24 Nisan 2007 Salı

İslam Hukukuna Göre
RECM CEZASI
İslam'ın, zina suçu için koyduğu nihai cezanın ne olduğu, müslüman alim ve yorumcular tarafından en çok tartışılan ve kesin bir sonuca ulaşılamayan konuların başında gelmektedir. Bu tartışma, özellikle evli olarak zina eden kadın ve erkeğe verilecek ceza üzerinde yoğunlaşmaktadır. Bu tartışmalara dikkatlice bakıldığında, problemin “sünnetin dinin ikinci temel kaynağı olarak kabul edilip edilmemesi” ile doğrudan alakalı olduğu apaçık anlaşılıyor. Çünkü bu iki kaynakta zina suçu için öngörülen cezalar farklılık arz etmektedir.
Kitap-Sünnet bütünlüğüne ve ayrılmazlığına inanan alimlerin çoğunluğuna göre problem yok: Kur’an, bekar-evli ayırımı yapmadan zina suçu için 100 sopa vurulmasını umumi bir şekilde emretmiş, Hz. Peygamber ise, bu umumi hükmü bekarlara tahsis ederek (özelleştirerek) evliler için yeni bir hüküm olarak, taşlanarak öldürülme (“recm”) cezasını koymuştur. Sünnetin, dinin ikinci kaynağı olduğunu kabul etmeyenlerle, modernistler ise bu konuda daha farklı düşünmektedirler.Bunların bir kısmı, sünneti tamamen red ettikleri için, Kur’anda açıkça yer almayan bir hükmün -Sünnette yer alsa dahi- İslami olarak kabul edilmesinin söz konusu olmayacağını ve İslamın zina için koyduğu tek cezanın bekar-evli ayırımı olmaksızın 100 sopa olduğunu iddia etmektedirler. Sünneti, dinin ikinci kaynağı olarak kabul ettikleri halde, Hz. Peygamberin recm uygulamalarının Kur’an ayetlerinin inişinden önce olduğunu, dolayısıyla 100 sopa cezasının recmi neshettiğini ve bekar-evli herkesi kapsadığını iddia eden Müslüman bilginler de vardır.

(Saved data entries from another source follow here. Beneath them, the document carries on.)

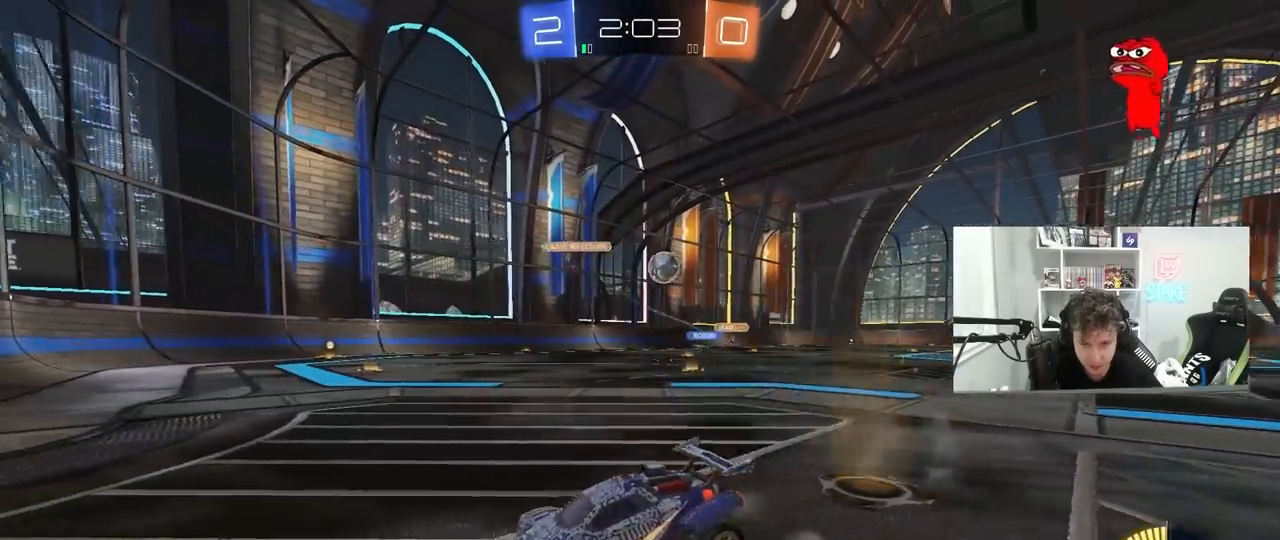
{"keys": ["a", "w"], "mouse": ["left"], "mouse_move": "still", "events": [[133, "shift", "down"], [133, "w", "down"], [267, "shift", "up"], [317, "mouse_left", "down"]]}
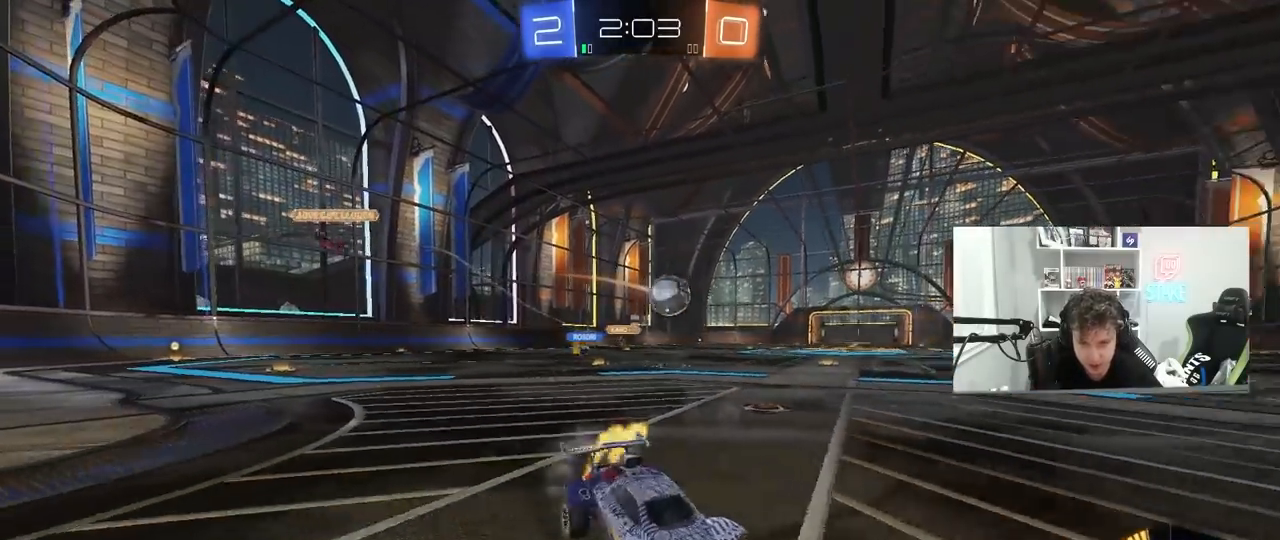
{"keys": [], "mouse": ["right"], "mouse_move": "still", "events": [[233, "mouse_left", "up"], [367, "mouse_right", "down"], [417, "a", "up"], [417, "w", "up"]]}
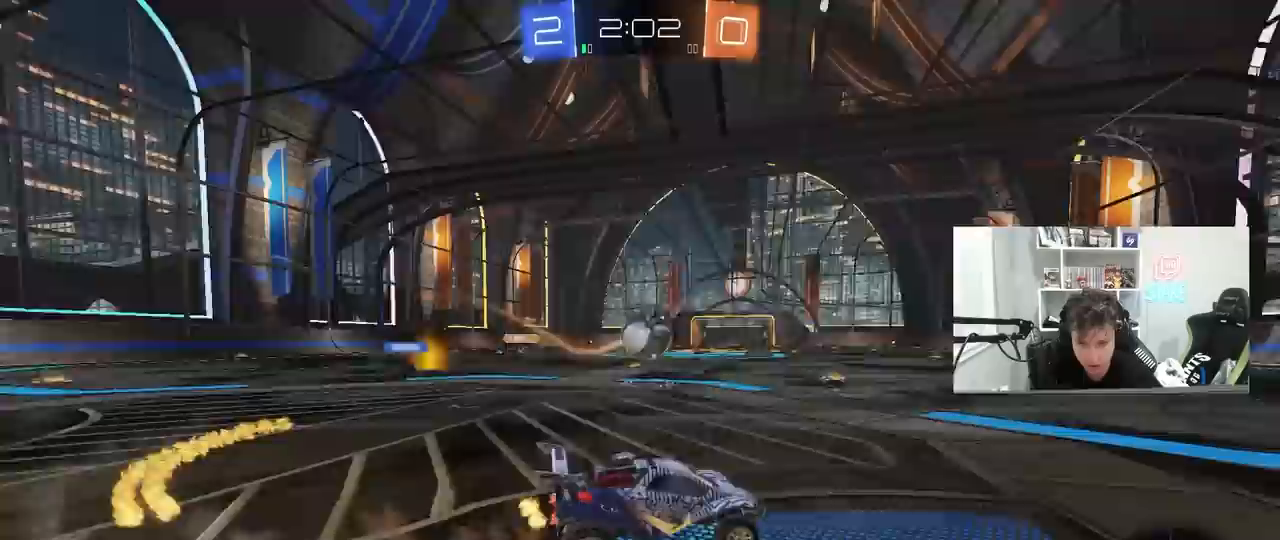
{"keys": ["a"], "mouse": [], "mouse_move": "still", "events": [[67, "mouse_right", "up"], [117, "d", "down"], [117, "shift", "down"], [250, "shift", "up"], [350, "w", "down"], [383, "w", "up"], [433, "d", "up"], [483, "a", "down"]]}
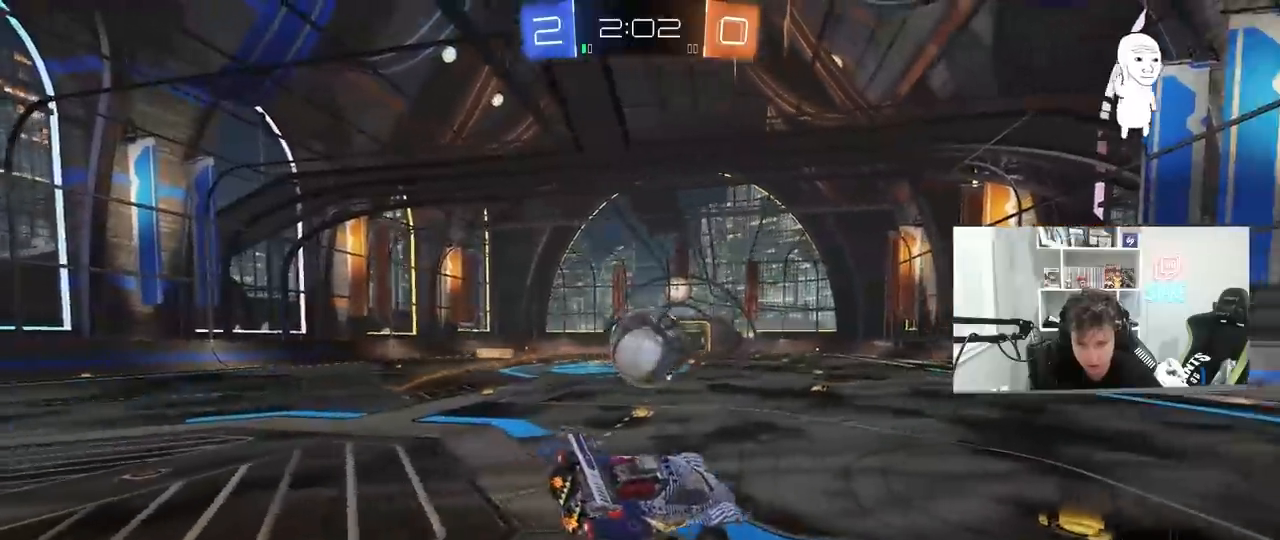
{"keys": ["d"], "mouse": ["left"], "mouse_move": "still", "events": [[33, "a", "up"], [83, "mouse_left", "down"], [117, "mouse_left", "up"], [167, "a", "down"], [217, "shift", "down"], [317, "a", "up"], [367, "a", "down"], [400, "s", "down"], [450, "a", "up"], [450, "d", "down"], [450, "mouse_left", "down"], [450, "shift", "up"], [500, "s", "up"]]}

Recm cezası açıkça Kur’anda yer almadığı için buna karşı çıkan görüşlerden sarf-ı nazar ediyoruz; bizi ilgilendiren, Hz. Peygamberin bu konudaki uygulamalarının nasıl anlaşılması ve yorumlanması gerektiğidir. İşte bu konudaki hadisleri, hadislerle ilgili görüşleri ve tartışmaları ayrıntılı olarak ele alan ve aktaran bir eser bu soruya cevap bulmaya çalışmaktadır. Sözkonusu çalışma Yusuf Ziya KESKİN’in “RECM CEZASI” –Ayet ve Hadis Tahlilleri- adlı kitabıdır. (Beyan yay.)
Yazar, zina suçu ve cezası hakkında yapılan çalışmaları kısaca tanıttıktan, İslam öncesi kültürlerde ve Cahiliyye döneminde zina suçuna verilen cezaya da temas ettikten sonra meselenin Kur’an-ı Kerimde ve Hadislerde nasıl ele alındığına geçmektedir.
KUR’ANDA ZİNA VE CEZASİ
Zinayı yasaklayan ayetler:
“Zinaya yaklaşmayın, çünkü o, açık bir kötülüktür, çok kötü bir yoldur.”(İsra, 32)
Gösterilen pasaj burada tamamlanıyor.